The storm left hundreds of thousands of people without power and more than 1.6 million others without water after knocking 120 aqueducts out of service.
The country’s civil defence agency said a man identified as Carlos Marino Martinez died in San Cristobal after being swept away by floodwaters.
The agency initially said he was one of its volunteers, but later corrected the information, saying it misidentified a uniform he was wearing. Authorities did not provide further details. Two women in that city also were injured following a landslide, officials said.
By Thursday, schools, businesses and government agencies were reopened as the tropical storm spun northeast of the country.
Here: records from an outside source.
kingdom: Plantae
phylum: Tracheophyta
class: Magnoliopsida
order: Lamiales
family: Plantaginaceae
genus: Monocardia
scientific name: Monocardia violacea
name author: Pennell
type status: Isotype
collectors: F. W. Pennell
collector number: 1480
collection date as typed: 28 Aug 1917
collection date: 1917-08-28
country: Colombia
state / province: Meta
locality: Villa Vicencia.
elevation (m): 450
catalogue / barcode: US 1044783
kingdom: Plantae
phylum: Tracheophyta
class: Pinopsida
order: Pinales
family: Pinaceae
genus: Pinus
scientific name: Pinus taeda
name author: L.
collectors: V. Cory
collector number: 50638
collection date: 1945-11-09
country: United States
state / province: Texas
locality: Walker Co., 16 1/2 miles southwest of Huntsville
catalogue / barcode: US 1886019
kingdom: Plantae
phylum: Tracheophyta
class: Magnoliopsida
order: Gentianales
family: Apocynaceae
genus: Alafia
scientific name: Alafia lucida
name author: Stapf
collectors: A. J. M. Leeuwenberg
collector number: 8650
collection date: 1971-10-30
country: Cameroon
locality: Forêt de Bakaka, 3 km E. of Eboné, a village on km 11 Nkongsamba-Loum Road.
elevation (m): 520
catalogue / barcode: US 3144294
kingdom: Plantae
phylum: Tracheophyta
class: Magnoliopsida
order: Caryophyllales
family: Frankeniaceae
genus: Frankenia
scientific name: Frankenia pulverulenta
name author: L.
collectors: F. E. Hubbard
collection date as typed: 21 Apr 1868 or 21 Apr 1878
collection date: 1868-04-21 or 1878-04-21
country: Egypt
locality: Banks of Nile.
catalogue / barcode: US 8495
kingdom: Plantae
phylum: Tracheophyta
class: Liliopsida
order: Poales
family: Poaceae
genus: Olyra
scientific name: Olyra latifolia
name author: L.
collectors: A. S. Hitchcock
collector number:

As of Thursday morning, Franklin was about 85km (53 miles) east-northeast of Grand Turk Island. It had maximum sustained winds of 80 kilometres per hour (50 miles per hour) and was moving north across open waters.
Franklin is expected to strengthen into a hurricane over the next few days, but poses no threat to land.
It is the seventh named storm in the Atlantic hurricane season, which runs from June 1 to November 30. An eighth named storm, Gert, dissipated on Tuesday.
On August 10, the United States’ National Oceanic and Atmospheric Administration updated its forecast and warned that this year’s hurricane season would be more severe than normal.
Between 14 to 21 named storms are forecast. Of those, six to 11 could become hurricanes, with two to five of them possibly becoming major hurricanes, the agency said.